Pour Joshua, la boucherie avait quelque chose du retour aux sources. Son grand-père et son arrière-grand-père avaient été bouchers à Brooklyn. Mais c'était surtout une posture éthique et philosophique: «Nous avons voulu créer un endroit où les clients peuvent avoir la certitude d'acheter de la viande sans hormones ni antibiotiques, élevée et abattue dans les meilleures conditions possible», explique le moustachu gaillard.

Chez Fleisher's, comme dans toute bonne boucherie, rien ne se perd. Les os servent à faire des fonds, les abats non réclamés vont au resto d'en face, les restes finissent en saucisses ou en charcuteries. On fait même du savon avec la graisse de boeuf. C'est cette approche nose to tail (du museau à la queue) qui séduit tant de nouveaux adeptes de la boucherie.

Mentorat populaire

Lors de notre visite à Kingston, nous avons croisé deux restaurateurs de Philadelphie, des retraités curieux et un ex-banquier de Manhattan, unis par la viande. Ils s'étaient tous inscrits au cours de boucherie 101 pour en apprendre plus sur la viande ou pour voir s'ils avaient la vocation. Malgré un petit regain de popularité ici et là, la boucherie reste un métier difficile et pas du tout glamour.

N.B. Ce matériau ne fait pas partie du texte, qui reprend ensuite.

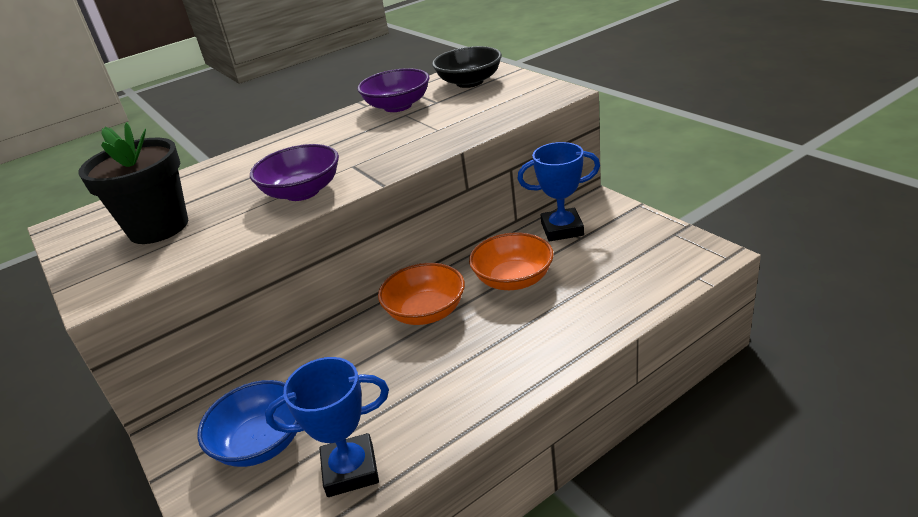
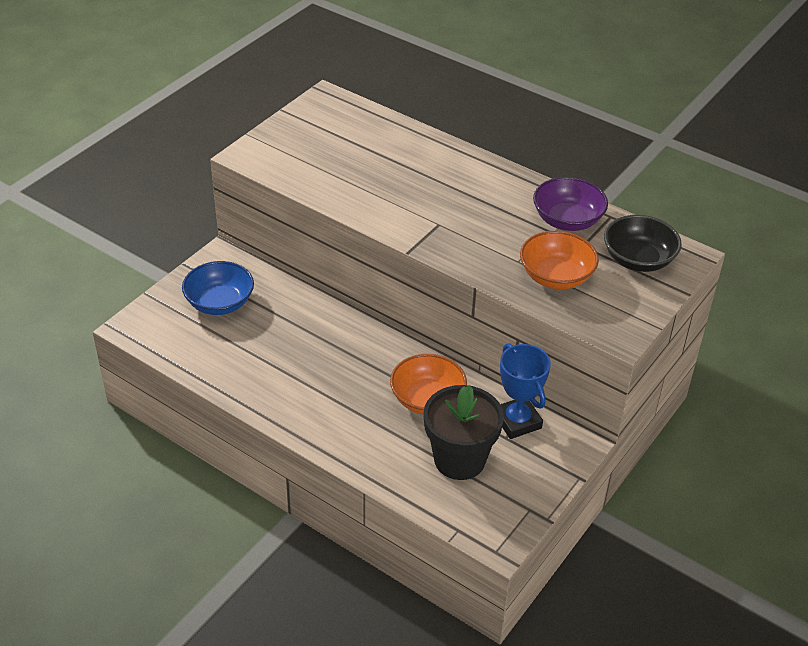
camera: 65 degrees right, 10 degrees up
(159, 227) = (328, 148): black flower pot -> black flower pot (459, 459)
(302, 192) = (389, 208): purple bowl -> none
(350, 470) = (203, 355): blue trophy -> none
(426, 312) = (371, 352): orange bowl -> orange bowl (556, 276)

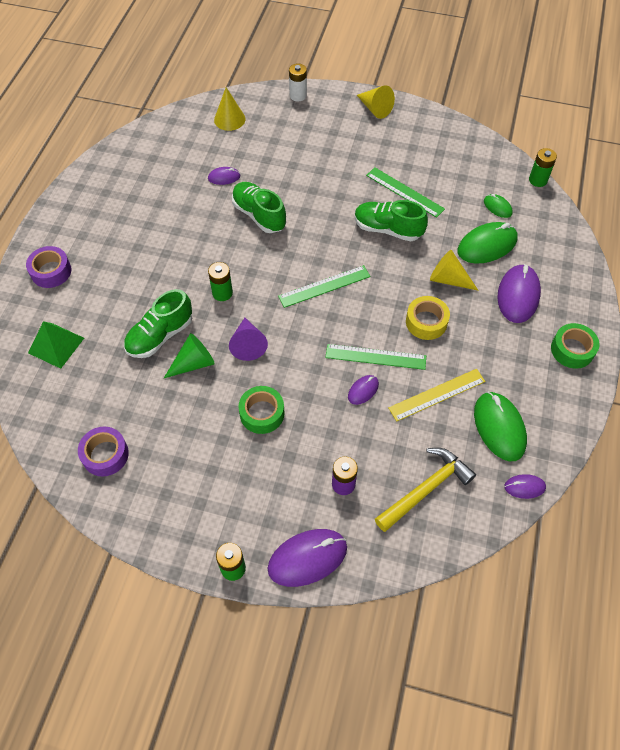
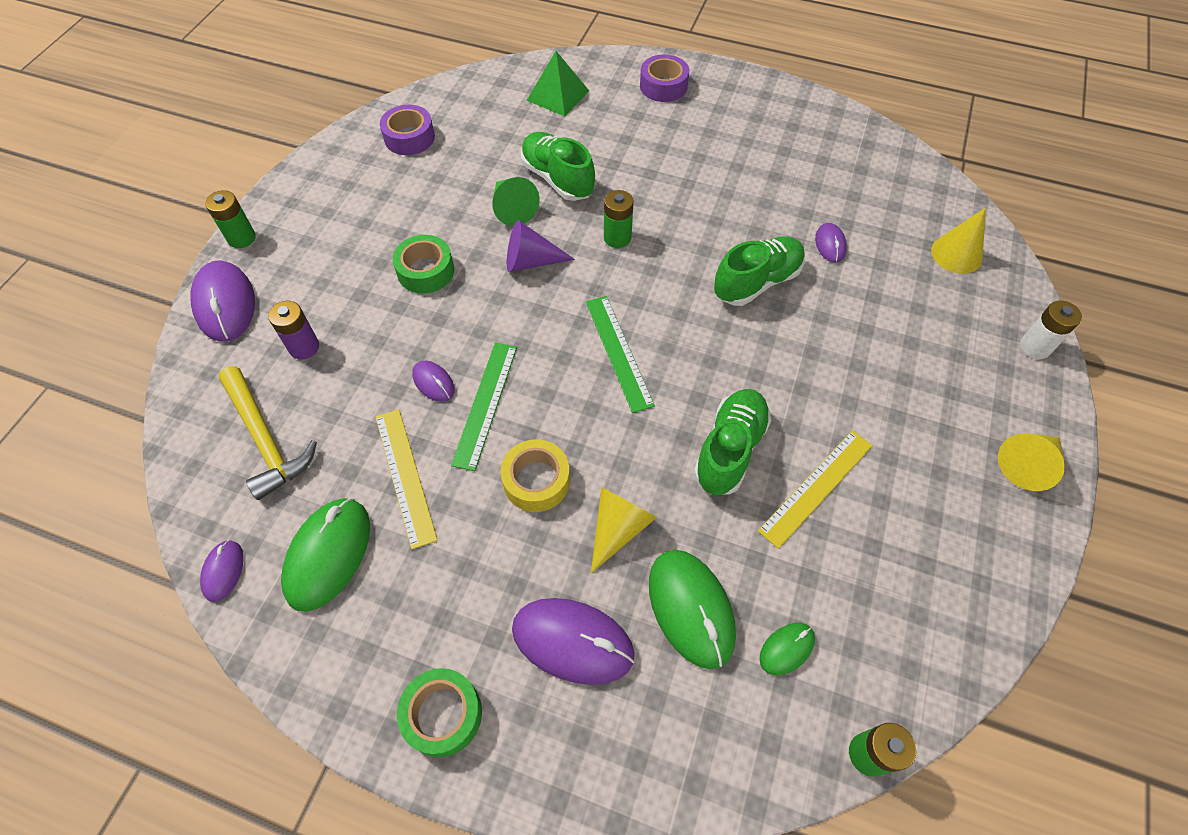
camera: 95 degrees right, 0 degrees up
(404, 192) = (816, 487): green ruler -> yellow ruler
(499, 427) = (328, 554): green mouse -> green mouse turned 60 degrees counterclockwise

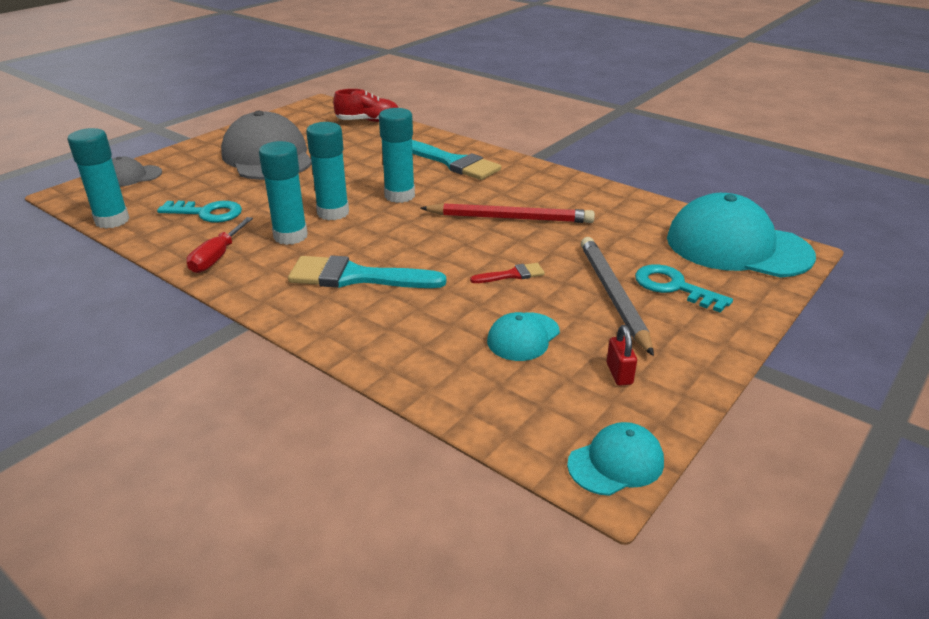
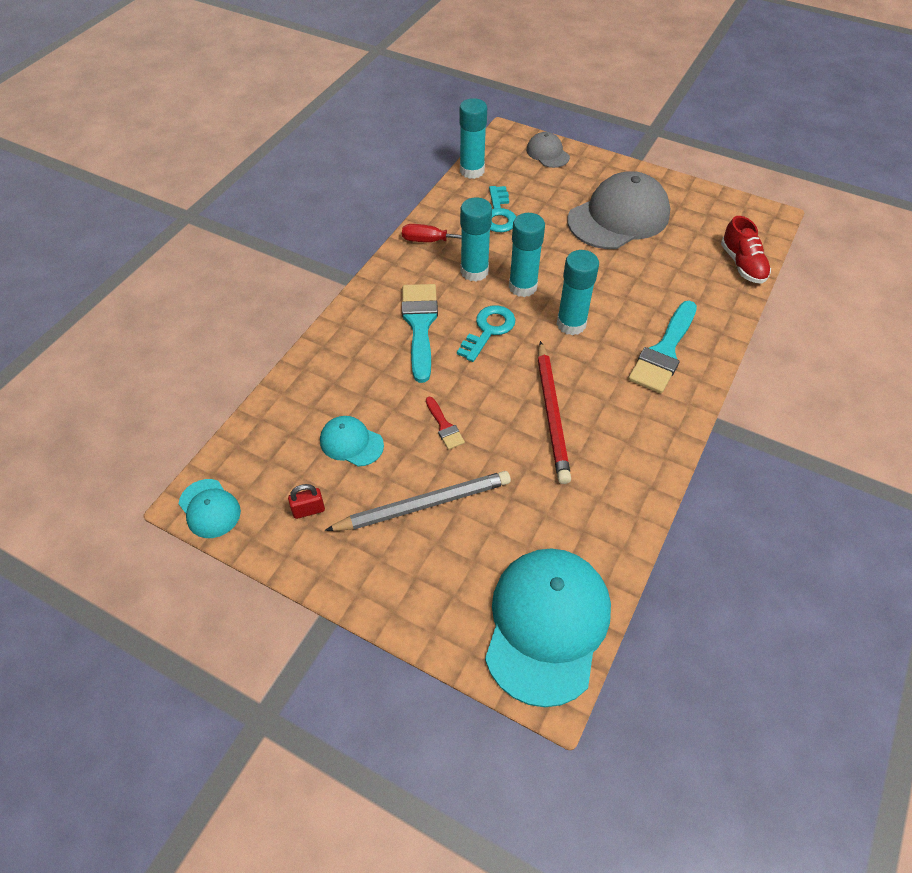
camera: 80 degrees right, 20 degrees up
(673, 287) = (448, 556): turquoise key -> turquoise key (488, 330)

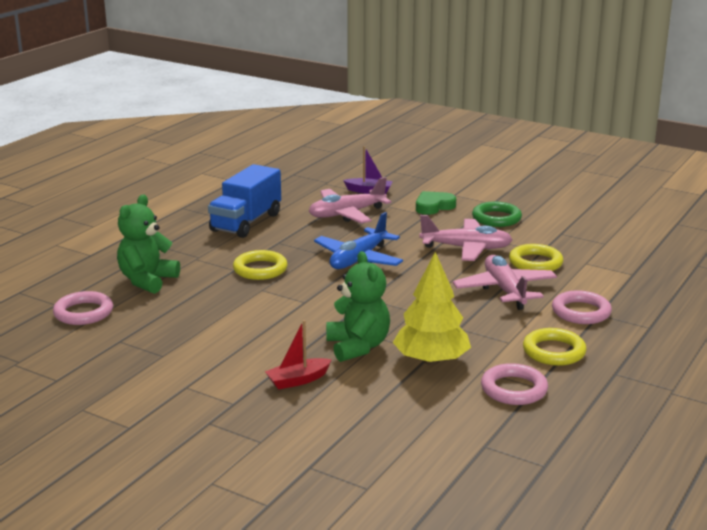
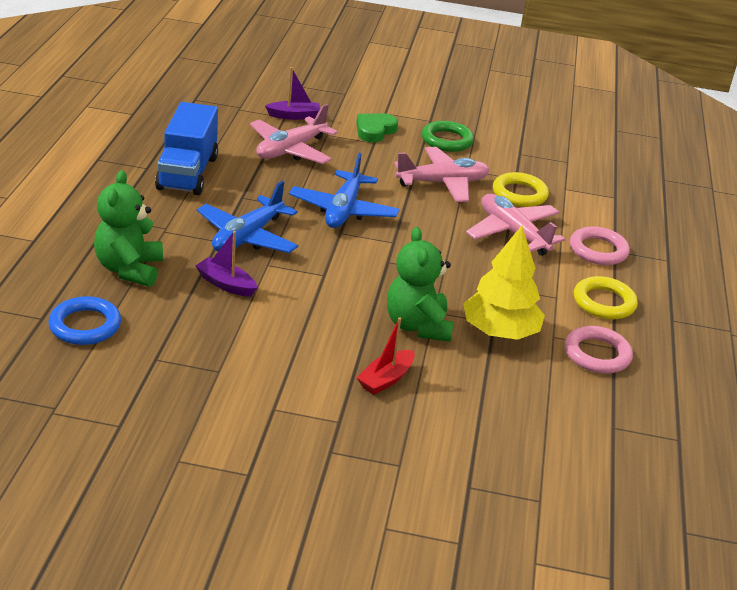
camera: 25 degrees left, 10 degrees up
(83, 313) = (85, 325): pink ring -> blue ring
(216, 299) = (226, 284): none -> purple boat
(260, 269) = (247, 237): yellow ring -> blue plane
(358, 347) = (417, 326): green teddy bear -> green teddy bear turned 150 degrees counterclockwise

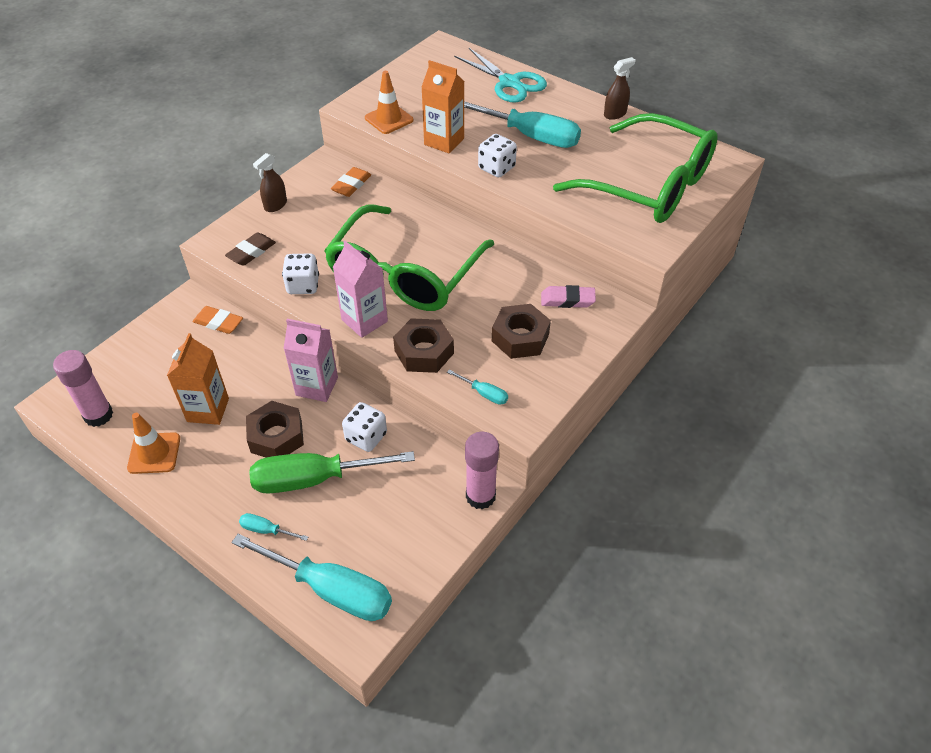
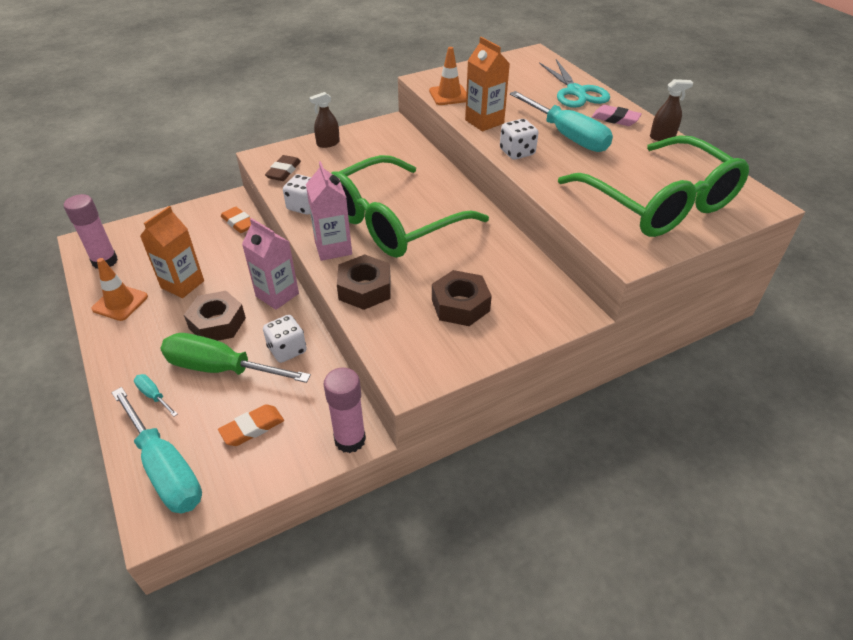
camera: 25 degrees right, 5 degrees down
(251, 252) = (284, 171): brown eraser -> brown eraser turned 45 degrees counterclockwise
(351, 185) = (398, 144): orange eraser -> orange eraser (252, 428)
(484, 393) = (393, 342): turquoise screwdriver -> none
(567, 300) = (528, 287): pink eraser -> pink eraser (615, 119)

Au départ, Joshua et son équipe accueillaient les apprentis à bras ouverts, les formant gratuitement. Julie Powell, auteure du blogue devenu livre devenu film Julie&Julia, a fait partie de ces premiers apprentis bouchers. Elle en a tiré un deuxième ouvrage autobiographique: Cleaving.

Mais la demande pour le «mentorat» est devenue si importante que Fleisher's a créé plusieurs programmes de formation, dont la plus complète, qui dure de 6 à 8 semaines, coûte pas moins de 10 000$.

À seulement quatre heures de Montréal, Fleisher's a tissé des liens avec la métropole québécoise. En mars, le restaurant Joe Beef a accueilli Joshua et quelques-uns de ses employés pour concocter un «Butcher Black Out», repas bien carné en huit services composé entre autres de charcuteries, de joue de veau, de couenne et de flanc de porc, de chevreau et d'entrecôte cuite en croûte de sel.

De plus, le stylisme culinaire du premier livre de Fleisher's, The Butcher's Guide to Well-Raised Meat (qui doit sortir le 7 juin), a été réalisé par la Montréalaise Kendra McKnight.

Mais ce n'est pas chez nous que Fleisher's a l'intention d'ouvrir sa deuxième boucherie. L'honneur reviendra au quartier Park Slope,à Brooklyn.